*Activity*:
Look below for the line containing "Publish performance numbers, status: Planned"; from there through the line containing "Transactions not sending", both lines included, please set down each line exactly and nothing else.

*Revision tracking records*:
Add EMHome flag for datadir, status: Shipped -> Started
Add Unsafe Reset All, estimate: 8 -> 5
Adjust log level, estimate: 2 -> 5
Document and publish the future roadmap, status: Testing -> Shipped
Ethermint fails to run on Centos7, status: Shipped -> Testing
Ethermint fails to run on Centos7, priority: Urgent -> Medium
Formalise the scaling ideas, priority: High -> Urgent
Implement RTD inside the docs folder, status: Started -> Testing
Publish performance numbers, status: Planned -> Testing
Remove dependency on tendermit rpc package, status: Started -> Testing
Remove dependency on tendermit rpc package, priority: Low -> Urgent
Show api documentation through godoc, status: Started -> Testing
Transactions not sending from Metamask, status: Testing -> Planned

==

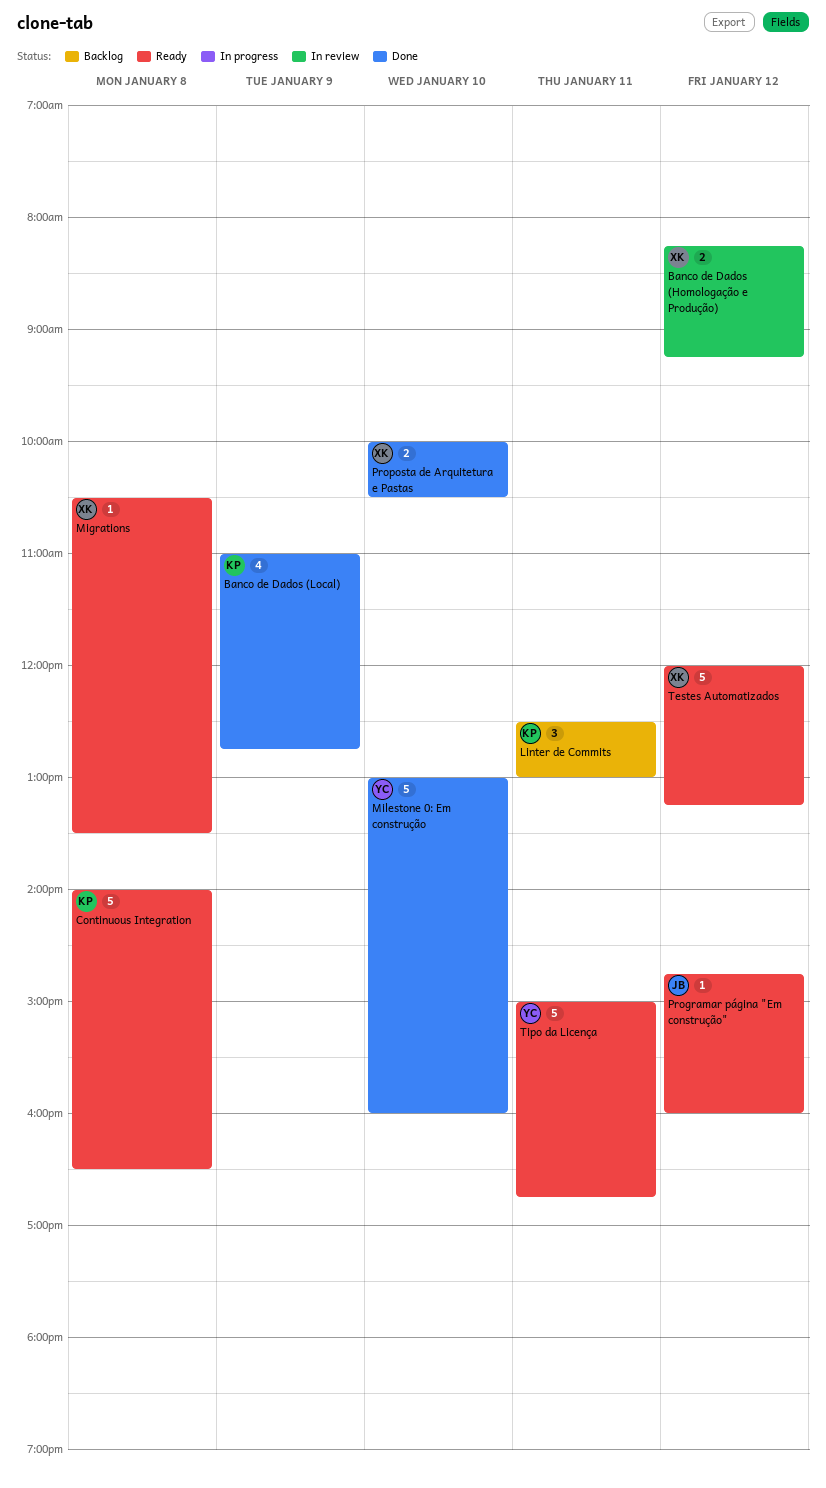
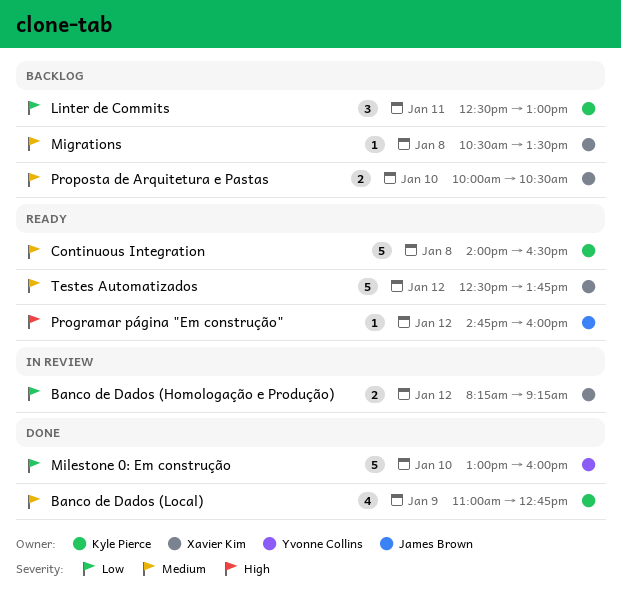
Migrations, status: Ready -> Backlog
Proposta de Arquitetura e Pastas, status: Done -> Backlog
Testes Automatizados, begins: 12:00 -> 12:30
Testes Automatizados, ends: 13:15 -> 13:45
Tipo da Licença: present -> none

*Solution for this task*:
Publish performance numbers, status: Planned -> Testing
Remove dependency on tendermit rpc package, status: Started -> Testing
Remove dependency on tendermit rpc package, priority: Low -> Urgent
Show api documentation through godoc, status: Started -> Testing
Transactions not sending from Metamask, status: Testing -> Planned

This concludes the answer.